Stablecoins are rapidly moving into the mainstream of global payments, driven by evolving regulation and increasing demand for faster, more efficient cross-border transactions.
At the Smarter Faster Payments conference hosted by Nacha in San Diego, industry leaders highlighted how recent regulatory developments in the United States—particularly the GENIUS and CLARITY Acts—are reshaping the role of digital assets within the financial system.
According to Keith Vander Leest, US General Manager at BVNK, a key turning point has been the policy shift by regulators such as the Federal Deposit Insurance Corporation, Federal Reserve, and Office of the Comptroller of the Currency. These institutions have eased prior restrictions, enabling banks to custody digital assets, hold stablecoin reserves, and build blockchain-based solutions—unlocking new pathways for institutional participation.

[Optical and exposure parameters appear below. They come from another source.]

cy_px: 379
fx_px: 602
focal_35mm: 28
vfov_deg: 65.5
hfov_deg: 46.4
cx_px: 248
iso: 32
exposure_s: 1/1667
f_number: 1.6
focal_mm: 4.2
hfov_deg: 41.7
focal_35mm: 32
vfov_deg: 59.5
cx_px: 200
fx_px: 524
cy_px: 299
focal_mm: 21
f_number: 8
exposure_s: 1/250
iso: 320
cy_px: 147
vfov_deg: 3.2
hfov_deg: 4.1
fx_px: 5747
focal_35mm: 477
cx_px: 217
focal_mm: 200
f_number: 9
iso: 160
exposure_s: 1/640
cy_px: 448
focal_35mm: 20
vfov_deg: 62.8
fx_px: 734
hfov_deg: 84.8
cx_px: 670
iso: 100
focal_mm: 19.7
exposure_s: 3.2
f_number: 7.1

Vander Leest, however, argued that while regulatory clarity is important, it is not the primary driver of adoption. Instead, he pointed to growing demand for better cross-border payment systems.
He noted that stablecoins offer distinct advantages over traditional rails, including instant settlement, 24/7 availability, global reach, transparency through blockchain, and programmability via smart contracts. These features position them as a compelling alternative to domestic-focused systems such as real-time payment networks.

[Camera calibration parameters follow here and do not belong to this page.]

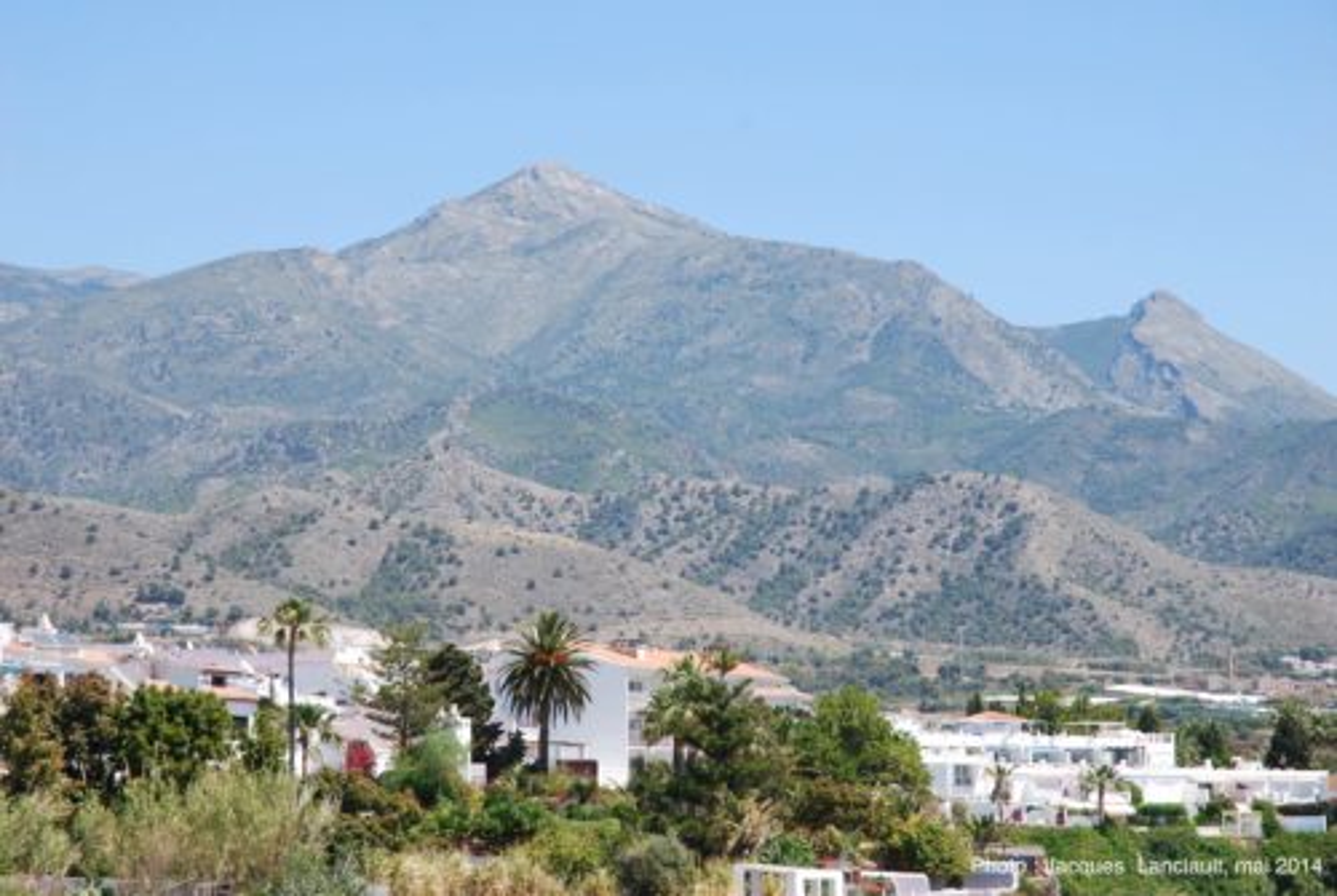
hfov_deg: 19.4
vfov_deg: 13.1
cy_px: 448
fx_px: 3905
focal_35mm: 105
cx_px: 668
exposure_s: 1/250
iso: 200
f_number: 10
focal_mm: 70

Offering a contrasting view, Alex Treece, CEO of Stablecore, emphasised that regulation has played a decisive role in shaping adoption, particularly among banks. He explained that earlier regulatory uncertainty—exacerbated by events such as the collapse of FTX and the failures of Signature Bank and Silvergate Bank—had effectively sidelined traditional financial institutions.
With regulators now rescinding restrictive policies, banks are re-entering the space, though many are still playing catch-up to fintech and crypto-native firms that gained early traction.
Meanwhile, Barry Goldbrenner of Cross River Bank highlighted that demand for stablecoin-based solutions is emerging across the spectrum—from early-stage startups to large-scale fintech players. He noted that while customer expectations for instant access to funds have evolved, existing wholesale and cross-border systems remain slow and costly.
Goldbrenner suggested that stablecoins are unlikely to replace traditional payment systems such as ACH or wire transfers but will instead complement them by providing an additional, more efficient payment rail—particularly for cross-border use cases.
As regulatory barriers ease and demand for real-time global payments grows, stablecoins are increasingly positioned as a critical layer in the future of financial infrastructure, bridging the gap between traditional banking systems and next-generation digital finance.